*** Information shown Section Begins ***
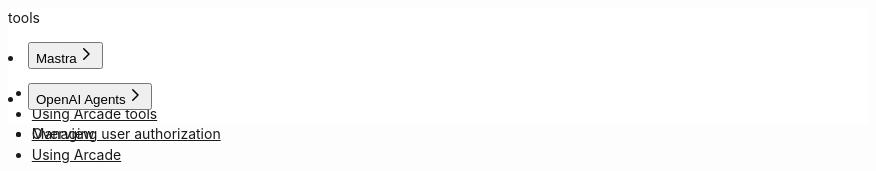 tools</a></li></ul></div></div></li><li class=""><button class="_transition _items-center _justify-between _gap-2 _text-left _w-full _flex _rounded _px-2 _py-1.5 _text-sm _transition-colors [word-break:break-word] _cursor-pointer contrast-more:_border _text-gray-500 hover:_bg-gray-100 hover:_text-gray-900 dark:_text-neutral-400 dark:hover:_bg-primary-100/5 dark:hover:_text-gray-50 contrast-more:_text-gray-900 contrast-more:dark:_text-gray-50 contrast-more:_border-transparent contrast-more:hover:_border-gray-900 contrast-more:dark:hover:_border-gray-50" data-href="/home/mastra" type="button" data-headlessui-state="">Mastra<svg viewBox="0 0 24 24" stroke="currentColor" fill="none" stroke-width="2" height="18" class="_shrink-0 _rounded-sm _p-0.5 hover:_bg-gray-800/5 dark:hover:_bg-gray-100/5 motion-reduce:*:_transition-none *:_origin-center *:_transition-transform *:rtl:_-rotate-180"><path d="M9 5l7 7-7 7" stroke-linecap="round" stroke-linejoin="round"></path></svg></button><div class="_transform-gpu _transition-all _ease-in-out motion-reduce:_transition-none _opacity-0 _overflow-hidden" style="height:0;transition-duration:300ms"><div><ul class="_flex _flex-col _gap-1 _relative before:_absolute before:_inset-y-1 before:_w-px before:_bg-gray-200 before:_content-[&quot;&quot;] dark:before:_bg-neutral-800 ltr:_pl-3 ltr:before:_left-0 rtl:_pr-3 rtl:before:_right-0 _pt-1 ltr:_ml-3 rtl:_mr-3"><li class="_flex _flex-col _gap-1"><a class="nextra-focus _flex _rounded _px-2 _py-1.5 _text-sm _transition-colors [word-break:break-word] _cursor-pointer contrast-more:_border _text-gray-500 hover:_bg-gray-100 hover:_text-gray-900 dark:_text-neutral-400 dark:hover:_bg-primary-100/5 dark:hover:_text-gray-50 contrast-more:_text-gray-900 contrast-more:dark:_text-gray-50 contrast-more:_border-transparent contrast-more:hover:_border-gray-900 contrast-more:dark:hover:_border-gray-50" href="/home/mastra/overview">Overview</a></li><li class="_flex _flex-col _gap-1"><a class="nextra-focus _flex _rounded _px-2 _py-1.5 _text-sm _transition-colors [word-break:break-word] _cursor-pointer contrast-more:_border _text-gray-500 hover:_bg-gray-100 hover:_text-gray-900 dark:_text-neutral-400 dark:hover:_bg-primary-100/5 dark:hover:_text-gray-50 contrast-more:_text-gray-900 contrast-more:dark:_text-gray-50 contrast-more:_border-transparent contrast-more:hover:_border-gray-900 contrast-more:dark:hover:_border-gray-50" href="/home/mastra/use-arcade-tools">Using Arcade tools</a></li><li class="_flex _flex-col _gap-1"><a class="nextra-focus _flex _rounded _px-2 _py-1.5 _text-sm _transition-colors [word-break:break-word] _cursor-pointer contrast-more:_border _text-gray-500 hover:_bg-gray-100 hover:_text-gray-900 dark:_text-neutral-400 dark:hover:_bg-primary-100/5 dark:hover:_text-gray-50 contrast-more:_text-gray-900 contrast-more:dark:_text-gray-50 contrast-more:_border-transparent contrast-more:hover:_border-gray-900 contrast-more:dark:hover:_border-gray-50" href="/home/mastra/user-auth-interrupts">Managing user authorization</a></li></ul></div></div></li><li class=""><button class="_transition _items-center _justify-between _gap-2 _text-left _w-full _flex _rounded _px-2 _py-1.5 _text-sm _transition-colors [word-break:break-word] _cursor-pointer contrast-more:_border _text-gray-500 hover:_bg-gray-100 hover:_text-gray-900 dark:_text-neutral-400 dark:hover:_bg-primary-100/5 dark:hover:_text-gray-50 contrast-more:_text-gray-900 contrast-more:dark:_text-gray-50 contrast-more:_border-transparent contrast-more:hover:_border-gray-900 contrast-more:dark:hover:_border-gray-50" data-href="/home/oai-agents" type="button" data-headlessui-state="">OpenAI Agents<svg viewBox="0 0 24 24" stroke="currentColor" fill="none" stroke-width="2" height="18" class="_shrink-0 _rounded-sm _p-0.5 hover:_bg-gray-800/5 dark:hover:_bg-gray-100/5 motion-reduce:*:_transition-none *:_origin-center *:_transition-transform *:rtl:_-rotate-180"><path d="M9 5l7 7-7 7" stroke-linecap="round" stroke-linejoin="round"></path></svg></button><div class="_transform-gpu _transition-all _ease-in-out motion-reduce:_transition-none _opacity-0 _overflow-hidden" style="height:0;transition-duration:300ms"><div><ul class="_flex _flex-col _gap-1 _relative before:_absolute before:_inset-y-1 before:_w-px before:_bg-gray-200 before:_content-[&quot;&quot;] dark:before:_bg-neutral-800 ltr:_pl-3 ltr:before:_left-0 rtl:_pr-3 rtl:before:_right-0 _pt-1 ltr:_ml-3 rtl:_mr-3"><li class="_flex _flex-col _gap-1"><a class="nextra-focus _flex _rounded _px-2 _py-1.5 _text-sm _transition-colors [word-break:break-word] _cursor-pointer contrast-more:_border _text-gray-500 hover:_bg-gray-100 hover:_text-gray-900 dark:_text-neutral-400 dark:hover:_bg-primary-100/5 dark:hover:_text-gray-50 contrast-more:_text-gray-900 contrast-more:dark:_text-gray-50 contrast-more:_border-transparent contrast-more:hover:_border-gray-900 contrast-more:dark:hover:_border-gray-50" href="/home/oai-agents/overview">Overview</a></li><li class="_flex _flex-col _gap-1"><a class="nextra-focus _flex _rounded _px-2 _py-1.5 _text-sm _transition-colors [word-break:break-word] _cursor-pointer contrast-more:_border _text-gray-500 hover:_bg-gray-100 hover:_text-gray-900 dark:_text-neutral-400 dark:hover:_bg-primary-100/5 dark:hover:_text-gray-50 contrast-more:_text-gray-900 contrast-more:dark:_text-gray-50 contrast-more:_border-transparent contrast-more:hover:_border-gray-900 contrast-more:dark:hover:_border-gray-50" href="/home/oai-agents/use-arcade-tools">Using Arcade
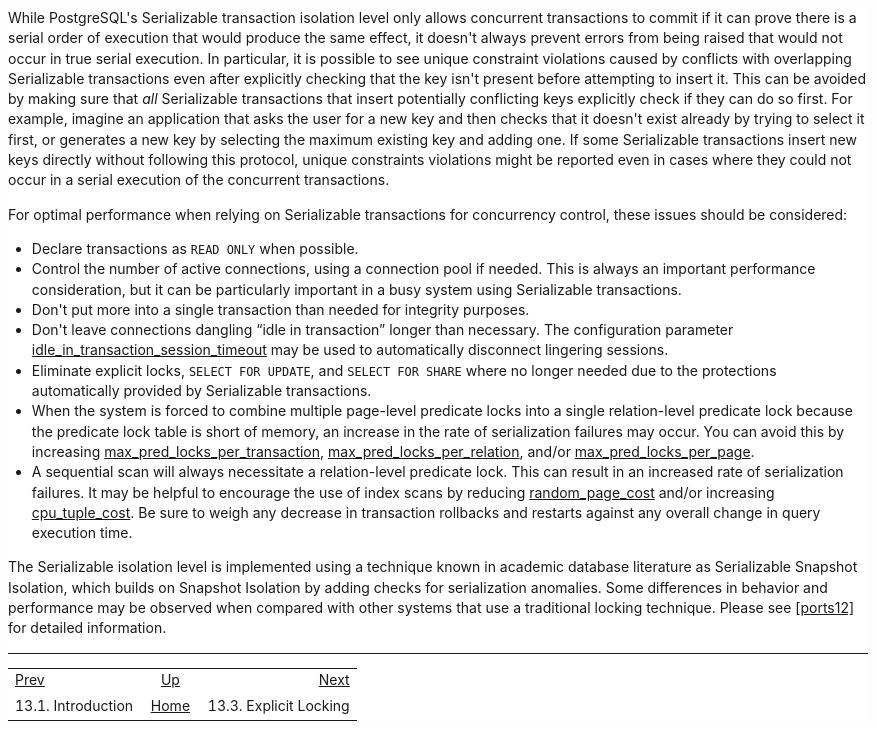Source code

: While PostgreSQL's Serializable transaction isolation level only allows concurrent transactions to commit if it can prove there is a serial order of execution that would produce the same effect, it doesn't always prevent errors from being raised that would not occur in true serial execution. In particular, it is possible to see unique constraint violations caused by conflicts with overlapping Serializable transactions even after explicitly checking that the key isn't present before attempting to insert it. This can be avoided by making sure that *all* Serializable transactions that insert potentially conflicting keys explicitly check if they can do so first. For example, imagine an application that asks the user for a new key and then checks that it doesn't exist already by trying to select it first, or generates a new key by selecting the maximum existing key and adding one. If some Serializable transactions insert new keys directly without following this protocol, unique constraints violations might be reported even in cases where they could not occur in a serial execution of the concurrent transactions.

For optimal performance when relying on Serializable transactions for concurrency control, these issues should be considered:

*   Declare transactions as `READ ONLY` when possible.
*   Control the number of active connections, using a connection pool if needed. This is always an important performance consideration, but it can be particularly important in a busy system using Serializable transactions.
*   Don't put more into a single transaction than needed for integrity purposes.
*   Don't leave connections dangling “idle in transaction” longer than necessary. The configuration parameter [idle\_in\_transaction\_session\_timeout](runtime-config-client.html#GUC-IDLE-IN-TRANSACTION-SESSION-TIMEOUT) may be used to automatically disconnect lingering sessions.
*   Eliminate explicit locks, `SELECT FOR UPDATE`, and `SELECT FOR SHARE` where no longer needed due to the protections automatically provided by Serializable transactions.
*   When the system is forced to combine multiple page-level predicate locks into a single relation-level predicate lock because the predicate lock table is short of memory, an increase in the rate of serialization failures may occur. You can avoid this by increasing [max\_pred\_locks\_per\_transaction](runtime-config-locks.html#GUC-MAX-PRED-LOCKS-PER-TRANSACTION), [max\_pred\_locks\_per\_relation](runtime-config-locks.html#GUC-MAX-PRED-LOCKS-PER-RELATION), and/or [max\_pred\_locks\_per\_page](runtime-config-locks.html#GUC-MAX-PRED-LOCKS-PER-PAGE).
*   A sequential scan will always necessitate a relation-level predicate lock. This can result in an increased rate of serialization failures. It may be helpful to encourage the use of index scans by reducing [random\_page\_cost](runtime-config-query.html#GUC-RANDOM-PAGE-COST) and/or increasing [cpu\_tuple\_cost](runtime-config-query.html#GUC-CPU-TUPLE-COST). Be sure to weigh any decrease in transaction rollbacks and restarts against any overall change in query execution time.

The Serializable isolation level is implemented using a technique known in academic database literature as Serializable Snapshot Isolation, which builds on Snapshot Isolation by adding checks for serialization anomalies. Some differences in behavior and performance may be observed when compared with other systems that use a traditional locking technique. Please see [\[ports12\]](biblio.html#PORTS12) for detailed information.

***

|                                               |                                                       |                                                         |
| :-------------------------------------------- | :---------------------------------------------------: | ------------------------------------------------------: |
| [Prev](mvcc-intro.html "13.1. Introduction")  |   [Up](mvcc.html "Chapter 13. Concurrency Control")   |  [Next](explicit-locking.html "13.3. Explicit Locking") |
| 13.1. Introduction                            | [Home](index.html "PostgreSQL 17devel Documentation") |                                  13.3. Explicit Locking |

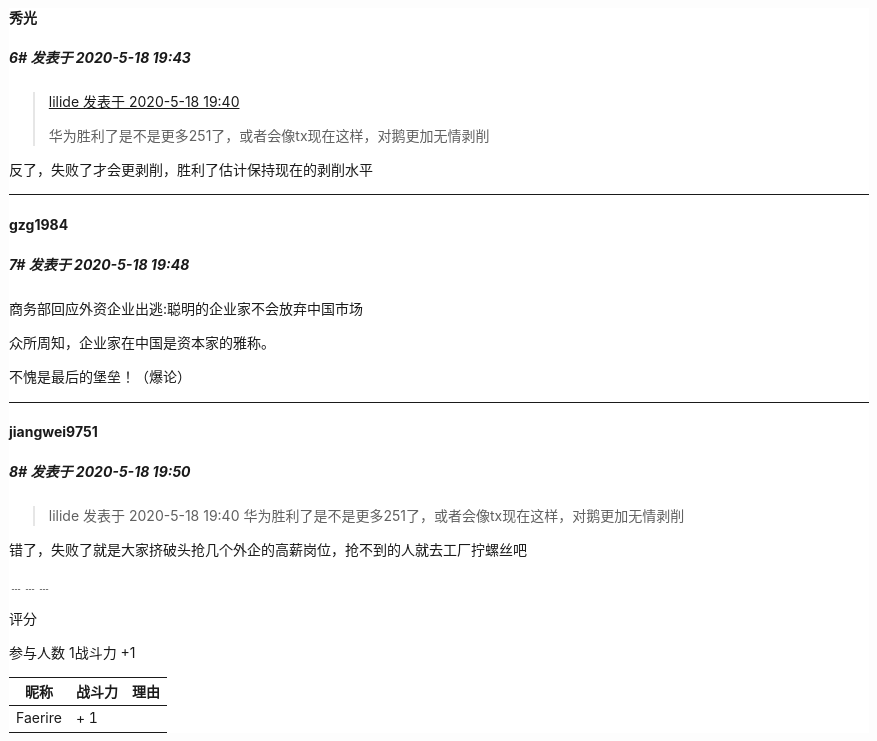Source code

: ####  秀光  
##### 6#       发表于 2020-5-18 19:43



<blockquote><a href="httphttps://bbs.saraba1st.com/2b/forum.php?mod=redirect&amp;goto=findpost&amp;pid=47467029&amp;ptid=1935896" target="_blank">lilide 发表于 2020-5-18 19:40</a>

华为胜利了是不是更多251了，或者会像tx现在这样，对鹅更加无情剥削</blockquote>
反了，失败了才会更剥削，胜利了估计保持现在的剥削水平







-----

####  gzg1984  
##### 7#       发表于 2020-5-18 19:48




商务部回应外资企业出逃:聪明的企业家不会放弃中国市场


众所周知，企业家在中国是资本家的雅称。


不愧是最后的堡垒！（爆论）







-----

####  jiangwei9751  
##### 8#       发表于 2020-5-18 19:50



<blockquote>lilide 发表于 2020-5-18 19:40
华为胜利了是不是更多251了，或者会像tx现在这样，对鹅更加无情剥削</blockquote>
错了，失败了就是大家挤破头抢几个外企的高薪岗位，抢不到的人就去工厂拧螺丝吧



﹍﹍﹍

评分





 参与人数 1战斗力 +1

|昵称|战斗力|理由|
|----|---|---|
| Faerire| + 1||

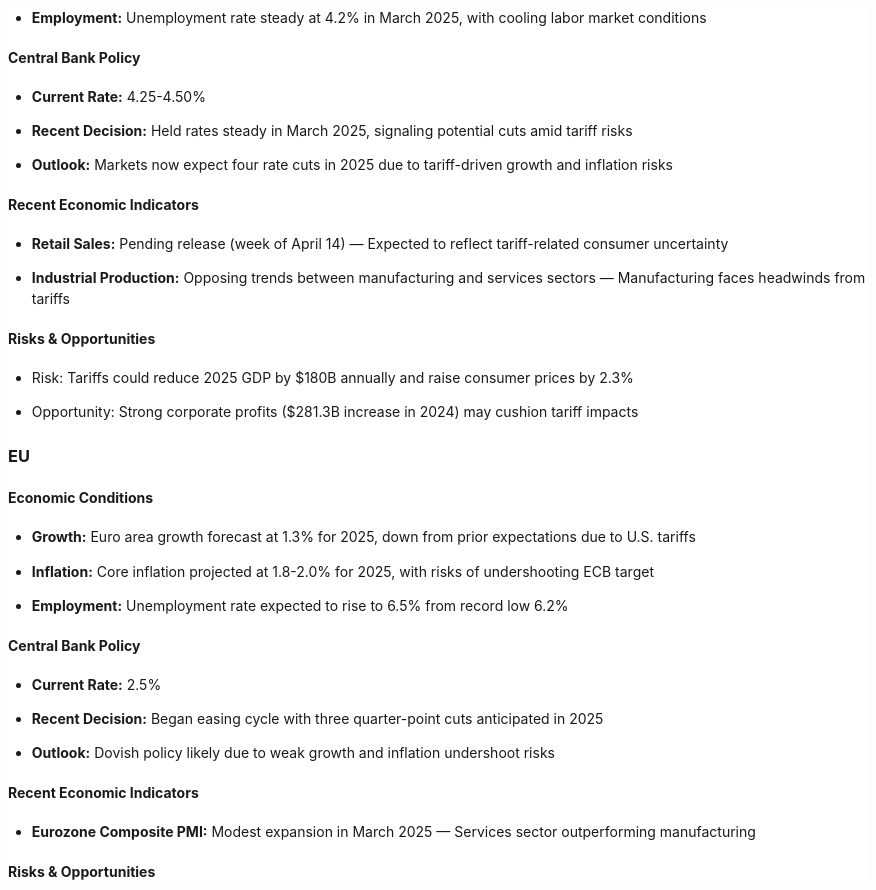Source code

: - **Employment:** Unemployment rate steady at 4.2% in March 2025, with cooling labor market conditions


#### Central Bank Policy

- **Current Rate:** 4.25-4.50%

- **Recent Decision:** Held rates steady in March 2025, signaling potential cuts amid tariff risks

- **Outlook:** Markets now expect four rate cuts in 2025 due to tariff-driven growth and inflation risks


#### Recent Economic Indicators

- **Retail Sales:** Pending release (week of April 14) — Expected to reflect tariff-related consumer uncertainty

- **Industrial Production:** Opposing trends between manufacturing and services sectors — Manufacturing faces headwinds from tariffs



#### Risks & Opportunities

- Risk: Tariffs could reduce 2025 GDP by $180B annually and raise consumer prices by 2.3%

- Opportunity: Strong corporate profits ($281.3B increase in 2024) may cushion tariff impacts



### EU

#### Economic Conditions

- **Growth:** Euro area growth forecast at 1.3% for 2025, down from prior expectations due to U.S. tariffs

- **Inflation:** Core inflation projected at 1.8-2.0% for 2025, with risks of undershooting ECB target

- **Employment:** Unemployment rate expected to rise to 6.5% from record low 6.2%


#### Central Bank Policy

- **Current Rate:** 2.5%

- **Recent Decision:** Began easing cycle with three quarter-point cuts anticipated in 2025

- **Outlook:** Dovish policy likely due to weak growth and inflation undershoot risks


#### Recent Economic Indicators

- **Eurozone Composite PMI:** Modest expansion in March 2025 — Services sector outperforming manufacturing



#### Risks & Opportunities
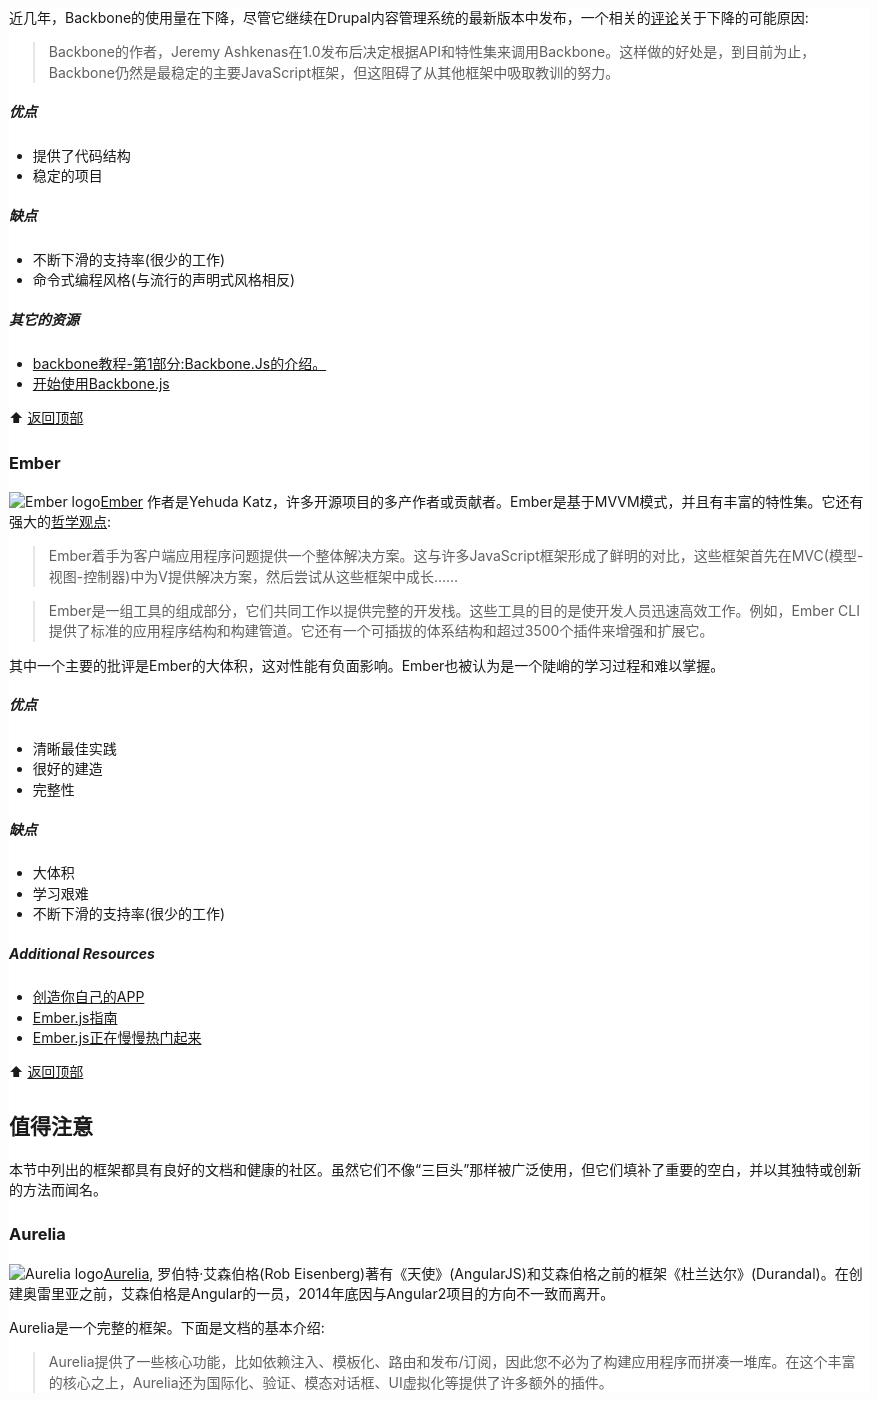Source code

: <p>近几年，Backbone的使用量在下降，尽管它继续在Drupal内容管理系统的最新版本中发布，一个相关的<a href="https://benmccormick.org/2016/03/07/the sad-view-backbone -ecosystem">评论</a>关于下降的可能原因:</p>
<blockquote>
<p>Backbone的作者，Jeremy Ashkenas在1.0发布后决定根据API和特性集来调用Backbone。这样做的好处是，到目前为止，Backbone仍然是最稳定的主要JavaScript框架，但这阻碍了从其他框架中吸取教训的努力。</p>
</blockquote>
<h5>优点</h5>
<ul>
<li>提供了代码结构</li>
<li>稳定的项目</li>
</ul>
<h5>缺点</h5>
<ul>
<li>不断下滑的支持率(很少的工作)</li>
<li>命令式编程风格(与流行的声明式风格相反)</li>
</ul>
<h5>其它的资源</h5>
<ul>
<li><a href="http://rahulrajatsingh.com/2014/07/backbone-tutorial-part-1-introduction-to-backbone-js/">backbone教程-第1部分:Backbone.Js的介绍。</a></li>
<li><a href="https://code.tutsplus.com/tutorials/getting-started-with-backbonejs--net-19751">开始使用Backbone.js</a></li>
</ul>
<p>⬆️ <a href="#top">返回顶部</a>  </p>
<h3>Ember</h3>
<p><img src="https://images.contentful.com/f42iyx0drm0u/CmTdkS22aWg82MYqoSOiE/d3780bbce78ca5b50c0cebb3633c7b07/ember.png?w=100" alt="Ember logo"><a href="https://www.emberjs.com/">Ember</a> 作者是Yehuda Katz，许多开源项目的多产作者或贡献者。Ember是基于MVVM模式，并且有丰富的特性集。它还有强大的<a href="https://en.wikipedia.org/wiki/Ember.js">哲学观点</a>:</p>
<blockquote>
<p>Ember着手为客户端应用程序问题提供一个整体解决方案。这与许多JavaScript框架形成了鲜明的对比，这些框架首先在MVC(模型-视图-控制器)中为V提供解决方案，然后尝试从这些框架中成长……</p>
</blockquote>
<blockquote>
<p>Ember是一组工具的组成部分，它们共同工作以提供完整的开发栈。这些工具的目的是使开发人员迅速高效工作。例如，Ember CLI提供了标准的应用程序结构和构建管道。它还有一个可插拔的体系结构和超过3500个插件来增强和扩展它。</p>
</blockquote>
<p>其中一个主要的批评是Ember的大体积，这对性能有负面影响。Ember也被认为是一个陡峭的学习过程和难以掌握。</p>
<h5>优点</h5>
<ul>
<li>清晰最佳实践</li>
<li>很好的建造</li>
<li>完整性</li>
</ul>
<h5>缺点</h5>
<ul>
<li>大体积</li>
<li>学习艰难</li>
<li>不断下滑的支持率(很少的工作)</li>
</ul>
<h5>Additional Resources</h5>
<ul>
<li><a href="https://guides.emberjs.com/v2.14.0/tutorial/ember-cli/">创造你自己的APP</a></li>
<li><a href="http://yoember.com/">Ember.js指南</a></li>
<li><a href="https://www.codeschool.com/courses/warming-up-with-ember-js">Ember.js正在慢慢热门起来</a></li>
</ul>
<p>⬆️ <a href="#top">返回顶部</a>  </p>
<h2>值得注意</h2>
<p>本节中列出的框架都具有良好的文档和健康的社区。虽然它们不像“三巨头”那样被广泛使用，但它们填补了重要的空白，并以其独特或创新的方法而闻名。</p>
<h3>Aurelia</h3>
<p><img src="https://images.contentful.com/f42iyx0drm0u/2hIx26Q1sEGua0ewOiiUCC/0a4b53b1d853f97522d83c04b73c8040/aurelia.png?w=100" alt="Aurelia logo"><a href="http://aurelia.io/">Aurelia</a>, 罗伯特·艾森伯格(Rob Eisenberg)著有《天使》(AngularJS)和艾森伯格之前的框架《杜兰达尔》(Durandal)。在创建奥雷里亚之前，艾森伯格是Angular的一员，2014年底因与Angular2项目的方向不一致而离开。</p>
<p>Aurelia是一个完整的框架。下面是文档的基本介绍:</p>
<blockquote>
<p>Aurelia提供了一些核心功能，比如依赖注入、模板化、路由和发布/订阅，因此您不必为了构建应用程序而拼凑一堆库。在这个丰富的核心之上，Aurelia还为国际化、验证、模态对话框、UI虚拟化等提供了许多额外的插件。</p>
*** Information shown Section Ends ***
Problem statement
What is the number of lines in the records that include "Employment"? Answer with that number alone.

Task output
2